De même pour les vœux aux Français du 31 décembre, presque intangibles jusqu’à nos jours, à l’exception de ceux auxquels Giscard associa, au coin du feu, sa femme Anne-Aymone, ou de ceux prononcés depuis Strasbourg par François Mitterrand, sous le signe de l’Europe. De même encore pour la litanie des vœux aux corps constitués, qui occupent le mois de janvier présidentiel.
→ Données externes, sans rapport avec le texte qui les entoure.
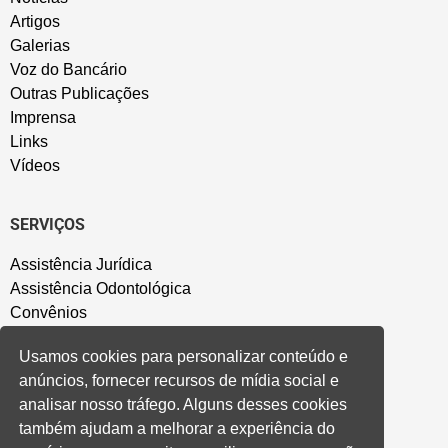
Artigos
Galerias
Voz do Bancário
Outras Publicações
Imprensa
Links
Vídeos
SERVIÇOS
Assistência Jurídica
Assistência Odontológica
Convênios
Sede Campestre
Usamos cookies para personalizar conteúdo e
Salão de Festa
anúncios, fornecer recursos de mídia social e
Política de Privacidade
analisar nosso tráfego. Alguns desses cookies
também ajudam a melhorar a experiência do
CONVENÇÃO COLETIVA E ACORDOS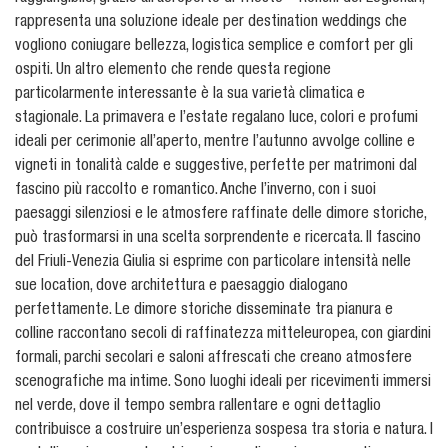
rappresenta una soluzione ideale per destination weddings che
vogliono coniugare bellezza, logistica semplice e comfort per gli
ospiti. Un altro elemento che rende questa regione
particolarmente interessante è la sua varietà climatica e
stagionale. La primavera e l’estate regalano luce, colori e profumi
ideali per cerimonie all’aperto, mentre l’autunno avvolge colline e
vigneti in tonalità calde e suggestive, perfette per matrimoni dal
fascino più raccolto e romantico. Anche l’inverno, con i suoi
paesaggi silenziosi e le atmosfere raffinate delle dimore storiche,
può trasformarsi in una scelta sorprendente e ricercata. Il fascino
del Friuli-Venezia Giulia si esprime con particolare intensità nelle
sue location, dove architettura e paesaggio dialogano
perfettamente. Le dimore storiche disseminate tra pianura e
colline raccontano secoli di raffinatezza mitteleuropea, con giardini
formali, parchi secolari e saloni affrescati che creano atmosfere
scenografiche ma intime. Sono luoghi ideali per ricevimenti immersi
nel verde, dove il tempo sembra rallentare e ogni dettaglio
contribuisce a costruire un’esperienza sospesa tra storia e natura. I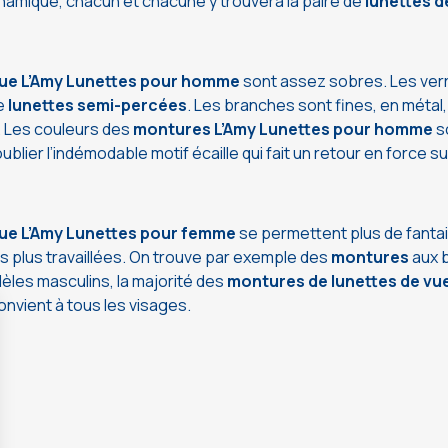
ynamique, chacun et chacune y trouvera la paire de
lunettes d
ue L’Amy Lunettes
pour homme
sont assez sobres. Les ver
de
lunettes semi-percées
. Les branches sont fines, en métal
l. Les couleurs des
montures L’Amy Lunettes pour homme
so
ublier l’indémodable motif écaille qui fait un retour en forc
vue L’Amy Lunettes pour femme
se permettent plus de fantai
es plus travaillées. On trouve par exemple des
montures
aux 
les masculins, la majorité des
montures de lunettes de vu
onvient à tous les visages.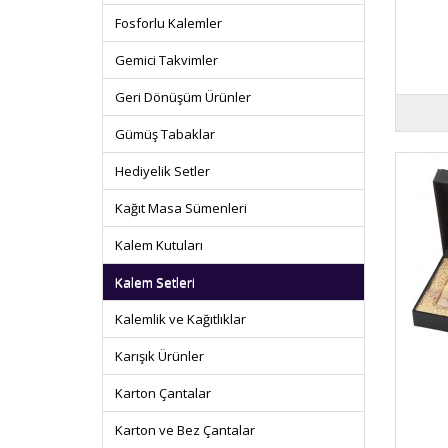
Fosforlu Kalemler
Gemici Takvimler
Geri Dönüşüm Ürünler
Gümüş Tabaklar
Hediyelik Setler
Kağıt Masa Sümenleri
Kalem Kutuları
Kalem Setleri
Kalemlik ve Kağıtlıklar
Karışık Ürünler
Karton Çantalar
Karton ve Bez Çantalar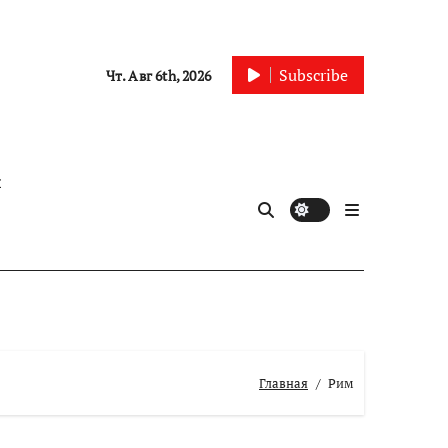
Subscribe
Чт. Авг 6th, 2026
ы
Главная
Рим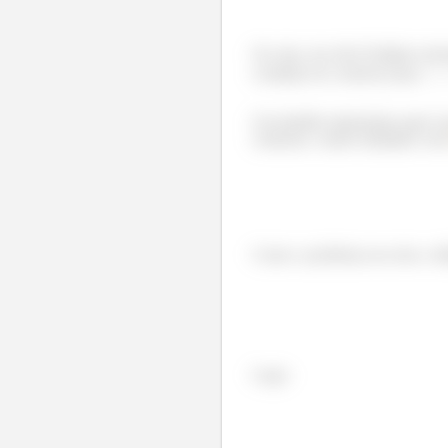
Ou seja, nos dois Estágios ter
condição de contorno para
Um detalhe importante aqui é q
contorno, vamos trabalhar co
Como o problema nos deu o diâ
Logo: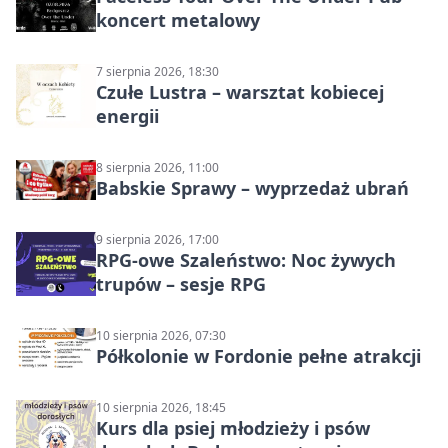
koncert metalowy
7 sierpnia 2026, 18:30
Czułe Lustra – warsztat kobiecej
energii
8 sierpnia 2026, 11:00
Babskie Sprawy – wyprzedaż ubrań
9 sierpnia 2026, 17:00
RPG-owe Szaleństwo: Noc żywych
trupów – sesje RPG
10 sierpnia 2026, 07:30
Półkolonie w Fordonie pełne atrakcji
10 sierpnia 2026, 18:45
Kurs dla psiej młodzieży i psów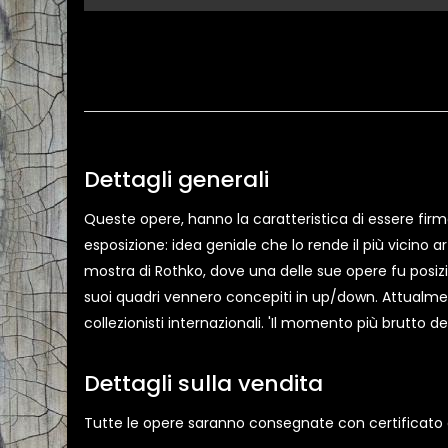
Dettagli generali
Queste opere, hanno la caratteristica di essere firmat
esposizione: idea geniale che lo rende il più vicino 
mostra di Rothko, dove una delle sue opere fu posizi
suoi quadri vennero concepiti in up/down. Attualmen
collezionisti internazionali. 'Il momento più brutto d
Dettagli sulla vendita
Tutte le opere saranno consegnate con certificato di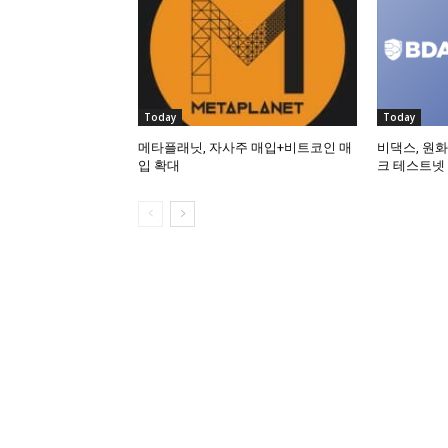
Today
Today
메타플래닛, 자사주 매입+비트코인 매
비댁스, 원화
입 확대
크 테스트넷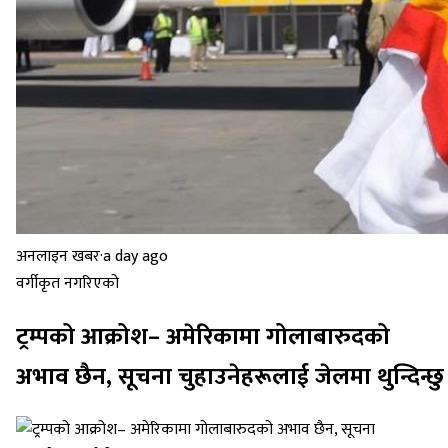
अनलाइन खबर
·
a day ago
वर्गीकृत नगरिएको
ट्रम्पको आक्रोश– अमेरिकामा गोलाबारुदको
अभाव छैन, सूचना चुहाउनेहरूलाई जेलमा थुन्दिन्छु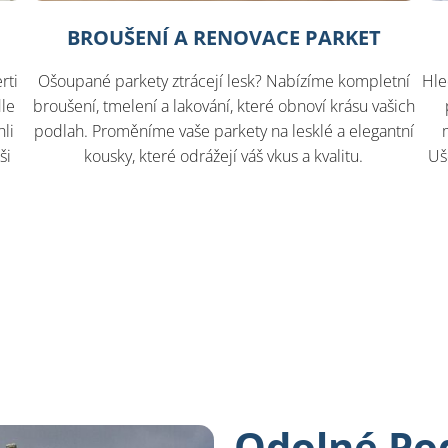
BROUŠENÍ A RENOVACE PARKET
rti
Ošoupané parkety ztrácejí lesk? Nabízíme kompletní
Hle
dle
broušení, tmelení a lakování, které obnoví krásu vašich
li
podlah. Proměníme vaše parkety na lesklé a elegantní
ši
kousky, které odrážejí váš vkus a kvalitu.
Uš
Odolné Po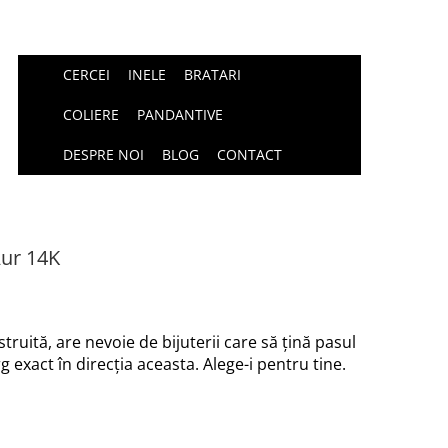
CERCEI
INELE
BRATARI
COLIERE
PANDANTIVE
DESPRE NOI
BLOG
CONTACT
Aur 14K
truită, are nevoie de bijuterii care să țină pasul
 exact în direcția aceasta. Alege-i pentru tine.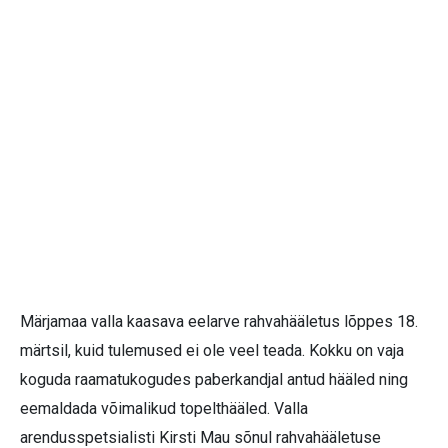
Märjamaa valla kaasava eelarve rahvahääletus lõppes 18.
märtsil, kuid tulemused ei ole veel teada. Kokku on vaja
koguda raamatukogudes paberkandjal antud hääled ning
eemaldada võimalikud topelthääled. Valla
arendusspetsialisti Kirsti Mau sõnul rahvahääletuse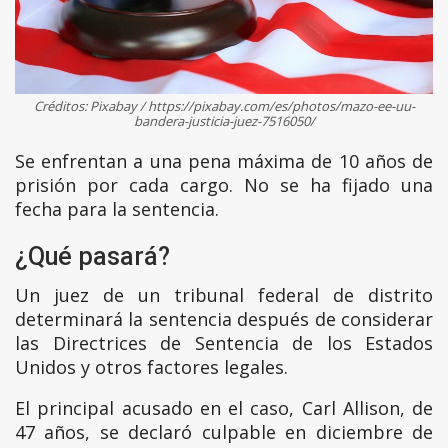
Créditos: Pixabay / https://pixabay.com/es/photos/mazo-ee-uu-
bandera-justicia-juez-7516050/
Se enfrentan a una pena máxima de 10 años de
prisión por cada cargo. No se ha fijado una
fecha para la sentencia.
¿Qué pasará?
Un juez de un tribunal federal de distrito
determinará la sentencia después de considerar
las Directrices de Sentencia de los Estados
Unidos y otros factores legales.
El principal acusado en el caso, Carl Allison, de
47 años, se declaró culpable en diciembre de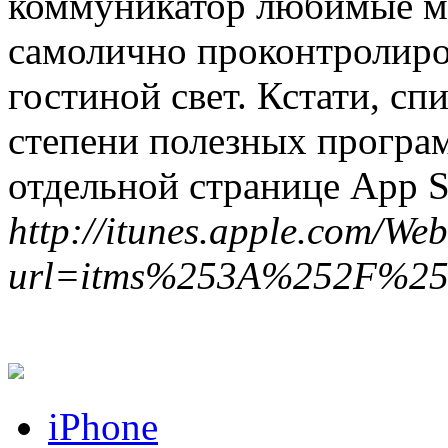
коммуникатор любимые м
самолично проконтролиро
гостиной свет. Кстати, сп
степени полезных програ
отдельной странице App S
http://itunes.apple.com/W
url=itms%253A%252F%25
iPhone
Ils sont précédés de quelques jours par l’arbre de Noël de l’Élysée, instauré en 1889 par le président Sadi Carnot, et qui vit Giscard accompagner Claude François au piano en 1980. Jacques Chirac en fit même un spectacle, organisé à l’Olympia puis au théâtre Mogador sous Nicolas Sarkozy.
De même pour la fameuse garden-party du 14 juillet, elle aussi inaugurée à la fin du XIXe siècle, et qui suit le défilé militaire dans les jardins de l’Élysée, souvent prétexte à une interview du chef de l’État, devenue elle aussi rituelle depuis Giscard. De même enfin pour les nombreux banquets et réceptions qui jalonnent l’année présidentielle, permettant à l’hôte de l’Élysée de faire les honneurs du bon goût français à ses invités. C’est ainsi, par exemple, que le général de Gaulle reçut en dix ans les représentants de 63 pays, parmi lesquels le président américain JFK, dont l’épouse Jackie, née Bouvier, en mai 1961, ne laissa pas indifférent le grand Charles.
En mai 1972, Georges Pompidou faillit déclencher un incident protocolaire en prenant le bras de la reine d’Angleterre Elisabeth II pour l’aider à monter les marches de l’Élysée. Et l’on ne compte plus les chefs d’État de la « Françafrique » qui se sont succédé depuis un demi-siècle sur le perron du palais présidentiel, comme un vestige de l’empire colonial déchu. C’est ainsi que de réceptions en sommets, de conférences en dîners de galas, les hôtes de l’Élysée essaient d’incarner avec plus ou moins de bonheur la grandeur de notre histoire républicaine et le mythe de la Grande Puissance. En dépit de toutes les déceptions et de toutes les critiques, l’engouement des Français pour l’élection présidentielle prouve que cette histoire est encore la nôtre.